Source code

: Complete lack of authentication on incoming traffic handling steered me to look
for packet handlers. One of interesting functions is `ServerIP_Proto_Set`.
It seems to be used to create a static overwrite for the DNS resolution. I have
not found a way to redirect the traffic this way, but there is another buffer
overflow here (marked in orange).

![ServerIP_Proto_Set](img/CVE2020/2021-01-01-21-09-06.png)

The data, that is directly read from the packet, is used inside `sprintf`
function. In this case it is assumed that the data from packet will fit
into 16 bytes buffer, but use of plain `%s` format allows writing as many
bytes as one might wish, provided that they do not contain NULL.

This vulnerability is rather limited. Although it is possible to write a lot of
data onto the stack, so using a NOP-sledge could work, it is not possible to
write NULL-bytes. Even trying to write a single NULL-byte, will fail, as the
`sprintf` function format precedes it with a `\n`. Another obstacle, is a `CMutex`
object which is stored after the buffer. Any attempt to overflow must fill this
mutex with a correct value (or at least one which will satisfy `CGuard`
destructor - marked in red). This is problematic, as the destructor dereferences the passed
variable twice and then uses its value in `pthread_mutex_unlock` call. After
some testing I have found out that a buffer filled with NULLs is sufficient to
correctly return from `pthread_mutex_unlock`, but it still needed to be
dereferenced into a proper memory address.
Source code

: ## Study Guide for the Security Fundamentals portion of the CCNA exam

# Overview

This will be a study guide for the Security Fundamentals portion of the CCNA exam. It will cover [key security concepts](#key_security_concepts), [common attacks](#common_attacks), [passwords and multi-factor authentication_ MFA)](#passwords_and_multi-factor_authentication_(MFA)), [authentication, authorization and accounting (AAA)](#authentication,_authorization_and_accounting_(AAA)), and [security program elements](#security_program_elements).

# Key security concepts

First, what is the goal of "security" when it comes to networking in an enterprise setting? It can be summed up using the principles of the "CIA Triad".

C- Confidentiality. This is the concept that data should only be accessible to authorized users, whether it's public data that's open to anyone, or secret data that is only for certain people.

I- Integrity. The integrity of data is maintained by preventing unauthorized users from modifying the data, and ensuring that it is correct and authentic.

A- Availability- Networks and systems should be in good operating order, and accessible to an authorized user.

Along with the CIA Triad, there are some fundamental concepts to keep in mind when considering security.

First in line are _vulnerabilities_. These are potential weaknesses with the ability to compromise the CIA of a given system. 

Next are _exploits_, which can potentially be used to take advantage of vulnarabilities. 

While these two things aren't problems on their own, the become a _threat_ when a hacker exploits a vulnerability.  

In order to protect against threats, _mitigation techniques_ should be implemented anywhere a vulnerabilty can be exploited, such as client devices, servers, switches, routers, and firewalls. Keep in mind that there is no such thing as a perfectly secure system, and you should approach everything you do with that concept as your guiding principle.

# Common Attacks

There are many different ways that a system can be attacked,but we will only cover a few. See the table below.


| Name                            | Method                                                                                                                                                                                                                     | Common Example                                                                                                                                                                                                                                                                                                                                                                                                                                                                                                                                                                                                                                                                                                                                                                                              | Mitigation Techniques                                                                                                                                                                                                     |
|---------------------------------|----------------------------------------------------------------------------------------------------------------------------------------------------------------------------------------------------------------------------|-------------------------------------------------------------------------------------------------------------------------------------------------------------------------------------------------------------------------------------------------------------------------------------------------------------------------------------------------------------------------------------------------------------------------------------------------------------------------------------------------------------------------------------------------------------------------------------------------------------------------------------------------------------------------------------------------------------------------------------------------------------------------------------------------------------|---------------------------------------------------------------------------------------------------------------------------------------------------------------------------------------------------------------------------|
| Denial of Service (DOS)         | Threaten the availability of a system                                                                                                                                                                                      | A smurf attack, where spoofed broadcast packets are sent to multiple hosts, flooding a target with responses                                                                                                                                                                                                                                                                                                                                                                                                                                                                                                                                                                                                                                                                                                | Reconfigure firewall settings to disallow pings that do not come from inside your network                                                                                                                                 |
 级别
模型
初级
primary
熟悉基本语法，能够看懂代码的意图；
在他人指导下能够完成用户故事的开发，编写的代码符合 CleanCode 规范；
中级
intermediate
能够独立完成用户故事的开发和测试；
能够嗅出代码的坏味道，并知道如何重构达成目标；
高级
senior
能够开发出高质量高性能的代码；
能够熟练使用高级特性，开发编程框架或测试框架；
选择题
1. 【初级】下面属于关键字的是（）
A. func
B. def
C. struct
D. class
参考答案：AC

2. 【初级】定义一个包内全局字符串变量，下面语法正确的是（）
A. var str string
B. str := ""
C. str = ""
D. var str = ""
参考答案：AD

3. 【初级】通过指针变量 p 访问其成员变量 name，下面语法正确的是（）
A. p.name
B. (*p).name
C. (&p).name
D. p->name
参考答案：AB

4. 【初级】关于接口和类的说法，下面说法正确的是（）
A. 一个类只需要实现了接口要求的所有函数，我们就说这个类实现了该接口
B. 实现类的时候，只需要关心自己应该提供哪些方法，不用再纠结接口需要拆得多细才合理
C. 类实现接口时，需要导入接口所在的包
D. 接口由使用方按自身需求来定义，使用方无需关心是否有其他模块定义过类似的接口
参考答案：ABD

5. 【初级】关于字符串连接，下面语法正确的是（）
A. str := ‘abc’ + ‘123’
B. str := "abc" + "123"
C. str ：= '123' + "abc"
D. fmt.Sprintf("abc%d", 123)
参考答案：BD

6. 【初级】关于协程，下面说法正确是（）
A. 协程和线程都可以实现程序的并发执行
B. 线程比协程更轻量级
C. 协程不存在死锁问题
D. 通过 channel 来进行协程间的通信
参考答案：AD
|---|
Starting at the first line of the records above, please copy every line exactly through the line containing "function format precedes", and stop there.

**Response to the task**.
Source code

: Complete lack of authentication on incoming traffic handling steered me to look
for packet handlers. One of interesting functions is `ServerIP_Proto_Set`.
It seems to be used to create a static overwrite for the DNS resolution. I have
not found a way to redirect the traffic this way, but there is another buffer
overflow here (marked in orange).

![ServerIP_Proto_Set](img/CVE2020/2021-01-01-21-09-06.png)

The data, that is directly read from the packet, is used inside `sprintf`
function. In this case it is assumed that the data from packet will fit
into 16 bytes buffer, but use of plain `%s` format allows writing as many
bytes as one might wish, provided that they do not contain NULL.

This vulnerability is rather limited. Although it is possible to write a lot of
data onto the stack, so using a NOP-sledge could work, it is not possible to
write NULL-bytes. Even trying to write a single NULL-byte, will fail, as the
`sprintf` function format precedes it with a `\n`. Another obstacle, is a `CMutex`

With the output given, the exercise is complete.